• Rows:

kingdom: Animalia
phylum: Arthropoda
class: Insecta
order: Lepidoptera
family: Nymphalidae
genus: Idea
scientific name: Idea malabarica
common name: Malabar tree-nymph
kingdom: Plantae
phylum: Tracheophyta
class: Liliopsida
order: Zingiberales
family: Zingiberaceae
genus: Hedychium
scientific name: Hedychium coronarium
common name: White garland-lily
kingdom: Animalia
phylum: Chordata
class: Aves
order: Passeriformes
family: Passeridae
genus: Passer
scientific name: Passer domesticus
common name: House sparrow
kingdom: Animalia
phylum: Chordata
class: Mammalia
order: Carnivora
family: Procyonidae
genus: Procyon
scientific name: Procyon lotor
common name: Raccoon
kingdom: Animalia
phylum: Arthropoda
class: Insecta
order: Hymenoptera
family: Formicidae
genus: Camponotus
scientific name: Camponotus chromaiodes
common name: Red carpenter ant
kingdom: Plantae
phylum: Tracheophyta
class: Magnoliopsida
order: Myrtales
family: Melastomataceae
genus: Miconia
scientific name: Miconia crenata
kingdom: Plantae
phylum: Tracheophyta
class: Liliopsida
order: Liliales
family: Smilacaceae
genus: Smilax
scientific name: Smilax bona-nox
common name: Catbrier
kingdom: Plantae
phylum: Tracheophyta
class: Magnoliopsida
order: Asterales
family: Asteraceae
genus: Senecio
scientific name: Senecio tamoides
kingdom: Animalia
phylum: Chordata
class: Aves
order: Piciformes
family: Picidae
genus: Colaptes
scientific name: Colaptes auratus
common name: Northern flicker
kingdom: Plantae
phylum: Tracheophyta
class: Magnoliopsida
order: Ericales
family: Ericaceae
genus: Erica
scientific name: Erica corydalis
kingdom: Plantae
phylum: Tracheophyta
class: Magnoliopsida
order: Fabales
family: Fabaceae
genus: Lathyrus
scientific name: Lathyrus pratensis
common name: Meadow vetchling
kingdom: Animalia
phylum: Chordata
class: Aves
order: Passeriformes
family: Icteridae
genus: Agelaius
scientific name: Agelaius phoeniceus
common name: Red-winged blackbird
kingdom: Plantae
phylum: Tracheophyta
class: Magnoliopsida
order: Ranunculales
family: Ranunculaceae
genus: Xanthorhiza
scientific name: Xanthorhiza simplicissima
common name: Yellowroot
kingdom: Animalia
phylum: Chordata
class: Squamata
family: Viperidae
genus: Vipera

• Set exercise: Pull out the lines in the rows above, starting at the line that contains "family: Icteridae" and ending with the final line of the rows, and repeat them word for word.

• Expected output:
family: Icteridae
genus: Agelaius
scientific name: Agelaius phoeniceus
common name: Red-winged blackbird
kingdom: Plantae
phylum: Tracheophyta
class: Magnoliopsida
order: Ranunculales
family: Ranunculaceae
genus: Xanthorhiza
scientific name: Xanthorhiza simplicissima
common name: Yellowroot
kingdom: Animalia
phylum: Chordata
class: Squamata
family: Viperidae
genus: Vipera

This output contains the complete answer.